▸ **Exercises**:
**A)** According to the summary of the 2015 trade act's antidumping and countervailing duty changes, why was the Section 502 provision on adverse inferences adopted? Answer in one to three sentences.
**B)** Continue the summary of the 2015 trade act's antidumping and countervailing duty changes, picking up after its last sentence.

▸ **Page excerpt**:
________________________________________
The Trade Preferences Extension Act of 2015 (H.R. 1295), which President Obama signed into law on June 29, extends Trade Adjustment Assistance (TAA) and trade preferences and also contains important modifications to U.S. antidumping (AD) and countervailing duty (CVD) procedures (trade remedies).  Each of the changes to the trade remedies laws in the act will enable the U.S. Department of Commerce (Commerce) and the U.S. International Trade Commission (ITC) to more easily impose AD and CVD orders, to assess higher duty rates, and to examine fewer respondents. The act also will give Commerce even greater authority to act in a more punitive manner against companies that do not cooperate with the proceeding.  
On the other hand, the act does not include proposed procedures for a federal agency (such as Commerce) or interested party to make allegations of a company’s evasion of AD and CVD orders to U.S. Customs and Border Protection (CBP). Those “evasion” proposals remain pending in Congress as part of the House and Senate Customs authorization bills and will likely be resolved in conference in the coming weeks.
We briefly summarize below the AD and CVD changes enacted in the act.

  • Adverse Inferences Easier to Apply – Section 502 of the act will make it easier for Commerce to impose “adverse inferences” against interested parties (including foreign respondents) in the selection of margins of dumping or subsidization. The law states that Commerce does not need to account for information that the party would have provided in its response: “[Commerce] is not required to determine, or make any adjustments to, a countervailable subsidy rate or weighted average dumping margin based on any assumptions about information the interested party would have provided if the interested party had complied with the request for information.” This provision has been adopted in response to a spate of recent judicial decisions that overturned unrealistically high margins of dumping imposed on respondents where evidence suggested that actual rates were lower.  The act also reduces Commerce’s obligations to corroborate its adverse inferences imposing higher rates when those are based on other programs, and gives Commerce more leeway to impose punitive rates based on its own discretion, specifically removing the requirement that Commerce prove its rates “reflect[] commercial reality.”
________________________________________
▸ **Information provided**:
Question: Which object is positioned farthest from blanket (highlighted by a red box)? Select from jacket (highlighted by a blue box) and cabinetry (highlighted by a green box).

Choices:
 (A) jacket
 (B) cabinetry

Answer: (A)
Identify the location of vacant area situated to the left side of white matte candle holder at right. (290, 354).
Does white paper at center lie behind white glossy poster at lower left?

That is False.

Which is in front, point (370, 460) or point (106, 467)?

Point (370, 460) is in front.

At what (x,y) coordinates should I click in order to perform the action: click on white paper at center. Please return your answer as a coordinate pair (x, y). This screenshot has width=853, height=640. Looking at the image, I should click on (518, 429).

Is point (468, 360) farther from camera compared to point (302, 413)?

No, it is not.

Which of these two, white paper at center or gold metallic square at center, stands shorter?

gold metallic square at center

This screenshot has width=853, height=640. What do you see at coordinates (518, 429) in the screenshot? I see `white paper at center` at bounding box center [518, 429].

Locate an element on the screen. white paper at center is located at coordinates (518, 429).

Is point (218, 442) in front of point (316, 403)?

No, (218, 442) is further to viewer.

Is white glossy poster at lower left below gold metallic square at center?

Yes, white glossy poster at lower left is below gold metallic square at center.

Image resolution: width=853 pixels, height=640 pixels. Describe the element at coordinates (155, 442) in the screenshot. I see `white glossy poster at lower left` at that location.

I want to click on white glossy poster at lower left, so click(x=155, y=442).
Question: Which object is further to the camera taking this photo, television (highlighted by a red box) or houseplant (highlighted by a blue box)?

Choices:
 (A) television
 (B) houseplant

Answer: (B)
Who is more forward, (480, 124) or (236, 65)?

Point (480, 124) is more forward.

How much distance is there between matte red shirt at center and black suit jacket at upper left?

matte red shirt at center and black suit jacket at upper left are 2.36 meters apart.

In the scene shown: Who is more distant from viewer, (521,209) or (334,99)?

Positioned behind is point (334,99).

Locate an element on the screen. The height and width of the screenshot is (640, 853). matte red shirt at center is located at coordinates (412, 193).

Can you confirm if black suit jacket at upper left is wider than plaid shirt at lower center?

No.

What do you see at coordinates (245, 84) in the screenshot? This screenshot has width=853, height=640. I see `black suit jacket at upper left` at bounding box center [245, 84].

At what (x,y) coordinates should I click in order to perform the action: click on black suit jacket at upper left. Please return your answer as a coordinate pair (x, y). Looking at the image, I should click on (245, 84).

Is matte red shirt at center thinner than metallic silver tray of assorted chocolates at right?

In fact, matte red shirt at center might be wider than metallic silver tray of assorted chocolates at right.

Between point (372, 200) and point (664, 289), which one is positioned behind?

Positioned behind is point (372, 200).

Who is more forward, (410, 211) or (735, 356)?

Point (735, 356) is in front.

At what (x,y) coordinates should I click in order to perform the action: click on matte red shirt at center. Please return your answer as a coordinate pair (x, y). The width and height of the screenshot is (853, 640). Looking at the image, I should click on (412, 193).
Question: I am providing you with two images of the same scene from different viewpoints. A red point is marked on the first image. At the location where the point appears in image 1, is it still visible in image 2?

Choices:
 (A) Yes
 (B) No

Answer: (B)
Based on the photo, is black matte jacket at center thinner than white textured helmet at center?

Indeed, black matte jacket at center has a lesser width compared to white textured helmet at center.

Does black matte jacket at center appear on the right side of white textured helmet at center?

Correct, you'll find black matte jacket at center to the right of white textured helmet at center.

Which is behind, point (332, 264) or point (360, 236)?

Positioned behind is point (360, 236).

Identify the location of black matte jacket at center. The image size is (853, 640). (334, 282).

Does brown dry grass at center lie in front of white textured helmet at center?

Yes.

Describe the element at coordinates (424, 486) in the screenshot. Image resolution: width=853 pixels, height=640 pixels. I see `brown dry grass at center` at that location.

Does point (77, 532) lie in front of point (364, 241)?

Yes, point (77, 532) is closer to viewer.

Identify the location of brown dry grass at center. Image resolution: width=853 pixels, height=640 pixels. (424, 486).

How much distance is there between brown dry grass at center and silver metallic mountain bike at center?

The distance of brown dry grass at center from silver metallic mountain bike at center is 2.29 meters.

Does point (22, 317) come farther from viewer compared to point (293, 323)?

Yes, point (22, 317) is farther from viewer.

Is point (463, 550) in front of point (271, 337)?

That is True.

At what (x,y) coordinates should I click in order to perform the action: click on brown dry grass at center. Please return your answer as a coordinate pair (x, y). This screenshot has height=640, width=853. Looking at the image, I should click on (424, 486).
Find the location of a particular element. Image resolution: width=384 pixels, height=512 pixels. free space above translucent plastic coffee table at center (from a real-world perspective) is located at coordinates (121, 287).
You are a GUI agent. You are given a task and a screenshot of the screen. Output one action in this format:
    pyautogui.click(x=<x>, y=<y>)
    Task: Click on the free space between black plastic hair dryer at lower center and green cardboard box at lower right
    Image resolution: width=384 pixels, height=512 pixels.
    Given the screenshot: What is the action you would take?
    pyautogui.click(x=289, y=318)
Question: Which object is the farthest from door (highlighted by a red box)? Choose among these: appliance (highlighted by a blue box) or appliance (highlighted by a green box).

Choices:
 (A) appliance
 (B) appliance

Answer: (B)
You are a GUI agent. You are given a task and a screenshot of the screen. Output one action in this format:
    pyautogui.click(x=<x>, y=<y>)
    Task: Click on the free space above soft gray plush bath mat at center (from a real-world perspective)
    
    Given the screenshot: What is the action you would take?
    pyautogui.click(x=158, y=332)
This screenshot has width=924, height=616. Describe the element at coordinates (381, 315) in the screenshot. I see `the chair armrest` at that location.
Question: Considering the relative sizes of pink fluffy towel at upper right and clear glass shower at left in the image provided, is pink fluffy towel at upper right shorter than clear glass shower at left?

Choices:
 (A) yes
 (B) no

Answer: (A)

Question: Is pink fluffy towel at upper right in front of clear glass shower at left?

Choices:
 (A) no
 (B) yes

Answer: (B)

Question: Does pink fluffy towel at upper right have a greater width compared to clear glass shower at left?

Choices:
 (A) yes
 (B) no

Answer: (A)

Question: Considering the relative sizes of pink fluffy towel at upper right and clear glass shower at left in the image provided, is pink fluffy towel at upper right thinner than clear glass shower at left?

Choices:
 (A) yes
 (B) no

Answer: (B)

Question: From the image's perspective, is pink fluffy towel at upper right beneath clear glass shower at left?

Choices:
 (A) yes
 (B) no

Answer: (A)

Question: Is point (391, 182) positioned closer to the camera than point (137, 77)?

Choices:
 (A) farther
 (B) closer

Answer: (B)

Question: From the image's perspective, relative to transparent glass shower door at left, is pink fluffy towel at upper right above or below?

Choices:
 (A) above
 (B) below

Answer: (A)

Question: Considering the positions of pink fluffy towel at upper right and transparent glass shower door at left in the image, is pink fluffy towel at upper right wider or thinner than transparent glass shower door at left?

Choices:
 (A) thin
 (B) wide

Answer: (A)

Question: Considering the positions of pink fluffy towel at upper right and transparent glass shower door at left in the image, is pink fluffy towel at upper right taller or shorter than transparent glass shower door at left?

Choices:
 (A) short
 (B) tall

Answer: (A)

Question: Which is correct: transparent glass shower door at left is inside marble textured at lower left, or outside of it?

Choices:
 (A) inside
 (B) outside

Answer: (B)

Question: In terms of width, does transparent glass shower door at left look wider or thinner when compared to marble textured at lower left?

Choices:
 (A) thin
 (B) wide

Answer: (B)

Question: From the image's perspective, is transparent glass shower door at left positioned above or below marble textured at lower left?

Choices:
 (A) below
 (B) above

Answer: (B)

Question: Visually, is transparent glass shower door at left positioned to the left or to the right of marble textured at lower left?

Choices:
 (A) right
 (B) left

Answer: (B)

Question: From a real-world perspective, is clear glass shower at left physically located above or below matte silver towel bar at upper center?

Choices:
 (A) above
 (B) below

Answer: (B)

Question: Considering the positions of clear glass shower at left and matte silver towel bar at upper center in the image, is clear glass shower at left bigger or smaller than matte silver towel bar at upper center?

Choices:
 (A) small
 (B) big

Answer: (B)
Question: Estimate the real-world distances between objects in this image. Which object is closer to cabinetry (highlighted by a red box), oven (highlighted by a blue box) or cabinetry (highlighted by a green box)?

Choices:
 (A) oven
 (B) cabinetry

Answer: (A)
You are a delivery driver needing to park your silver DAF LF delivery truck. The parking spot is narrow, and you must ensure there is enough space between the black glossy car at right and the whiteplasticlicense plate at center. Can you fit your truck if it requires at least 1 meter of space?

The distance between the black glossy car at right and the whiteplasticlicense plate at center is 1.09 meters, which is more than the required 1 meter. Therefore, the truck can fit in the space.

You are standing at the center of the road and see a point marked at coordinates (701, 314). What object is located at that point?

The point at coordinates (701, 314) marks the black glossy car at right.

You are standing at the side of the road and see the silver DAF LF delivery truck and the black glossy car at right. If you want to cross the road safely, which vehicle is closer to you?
________________________________________
▸ **Per-task answers**:
**A)** It was adopted in response to a series of recent court decisions that overturned unrealistically high dumping margins imposed on respondents where the evidence suggested the actual rates were lower.

**B)**
  • Material Injury and Profitability – The act provides in Section 503 that, in ITC determinations regarding whether foreign imports materially injure the U.S. domestic industry, the ITC is not permitted to determine that material injury is not present solely because the domestic industry is profitable or because its performance has recently improved. Instead, the Act instructs the ITC to consider a number of broader economic factors, including “actual and potential decline in output, sales, market share, gross profits, operating profits, net profits, ability to service debt, productivity, return on investments, return on assets, and utilization of capacity.” The provision is intended to increase the likelihood of affirmative injury determinations, although its effect in practice is less certain.
  • Cost of Production and Particular “Particular Market Situation” – The act in Section 504 and 505 gives Commerce additional discretion when determining costs of production and constructing normal value in order to calculate an applicable duty rate. The act provides that if Commerce determines that the cost of materials or processing reported “does not accurately reflect the cost of production in the ordinary course of trade, [Commerce] may use another calculation methodology under this subtitle or any other calculation methodology.” Further, Commerce may find that a sale or transaction is outside of the ordinary course of trade whenever “[Commerce] determines that the particular market situation prevents a proper comparison with the export price or constructed export price.” The act also makes it easier for Commerce to disregard prices or values it determines are below the cost of production or are related to export subsidies, subsidization, or subject to an AD order. These provisions may very well be intended to support continued application by Commerce of alternatives to market economy treatment for Chinese respondents after the expiration of WTO non-market economy authority at the end of 2016.
  • Respondent Selection – The act in Section 506 enables Commerce to investigate fewer parties in its proceedings by making it easier for the agency to decline to review “voluntary” respondents who have requested to be reviewed and have their margins determined on an individual basis based on their own data. This provision, too, is in response to judicial decisions that have faulted Commerce for failing to investigate a sufficient number of respondents willing to participate in Commerce proceedings. The new law will likely perpetuate the practice of reviewing no more than two or three respondents in each review.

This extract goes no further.